Wacana ekspor benih lobster itu kemudian ditentang oleh Susi Pudjiastuti. Susi mengatakan, saat ini lobster dalam zona ancaman kepunahan karena banyak orang tidak peduli keberlanjutan biota laut tersebut.
Susi menegaskan, semua pembesaran lobster saat ini menggunakan benur dari alam. "Cara pengambilan bibit ini massal dan mudah, akan cepat menghabiskan stok alam," ujar dia dengan nada prihatin.

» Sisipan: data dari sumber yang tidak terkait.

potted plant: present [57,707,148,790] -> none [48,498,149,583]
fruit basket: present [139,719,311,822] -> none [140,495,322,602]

Susi hanya berharap ekosistem laut Indonesia bisa berkelanjutan, dan selalu lestari, agar bisa selalu dinikmati oleh semua generasi. "Menjaga Keberlanjutan Sumber Daya Alam yaitu Kelautan dan Perikanannya agar tetap SELALU ADA dan BANYAK, Produktif lestari. Cukup untuk dimakan dan dikomersialkan. Bertahun tahun dinikmati generasi ke generasi. ADA dan BANYAK," kata dia di akun Twitternya.
Ekonom dari Universitas Indonesia, Faisal Basri, juga menyayangkan adanya kemungkinan KKP membuka kembali opsi ekspor benih lobster. Pandangan itu ia sampaikan dalam diskusi para pakar di kantor Kementerian Keuangan, Jakarta Pusat, Selasa, 10 Desember 2019. "Ekspor benih lobster dulu sudah dilarang. Sekarang mau dibuka. Sudah gila apa ini," ujarnya.

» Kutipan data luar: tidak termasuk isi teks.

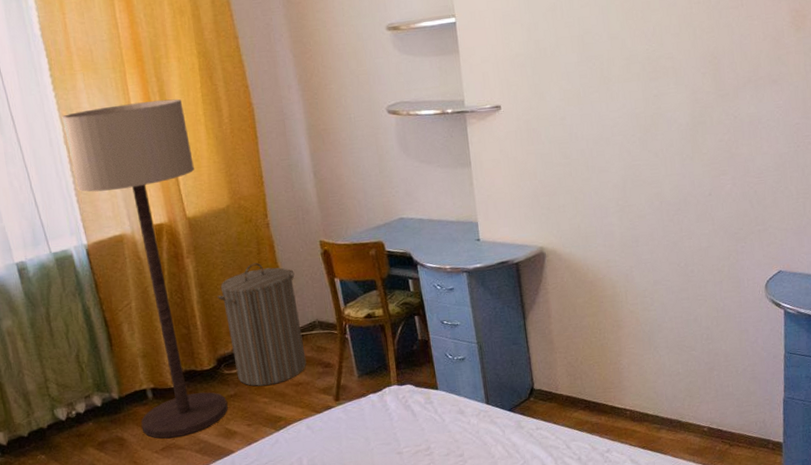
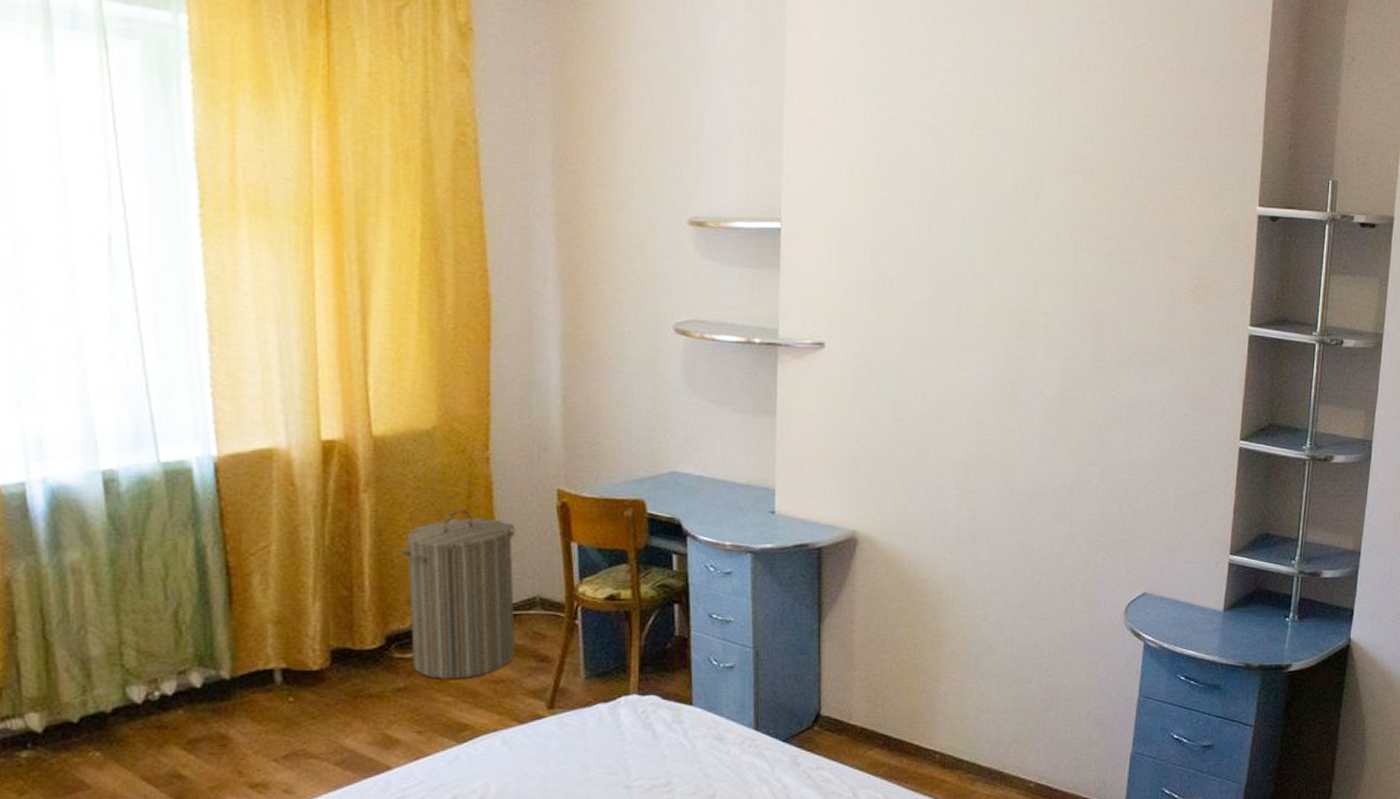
floor lamp: present [62,99,228,439] -> none [207,269,394,742]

Menurut Faisal, pembukaan kembali keran ekspor bayi lobster akan berpengaruh buruk, baik terhadap iklim dagang maupun lingkungan. Ia memandang kebijakan itu bakal memberi celah mafia untuk bergerilya.
Seumpama diberi keleluasaan untuk mengirimkan benih lobster ke luar negeri, Faisal memperkirakan mafia bakal bermunculan untuk meraup keuntungan besar. Sebab, harga beli benih lobster saat ini telah mencapai 5.000 yen per ekor.
Adapun terhadap lingkungan, ekspor benih lobster dikhawatirkan bakal menimbulkan eksploitasi besar-besaran. "Telur-telur lobster itu rusak. Dia enggak peduli laut kita rusak lagi," ucap Faisal Basri.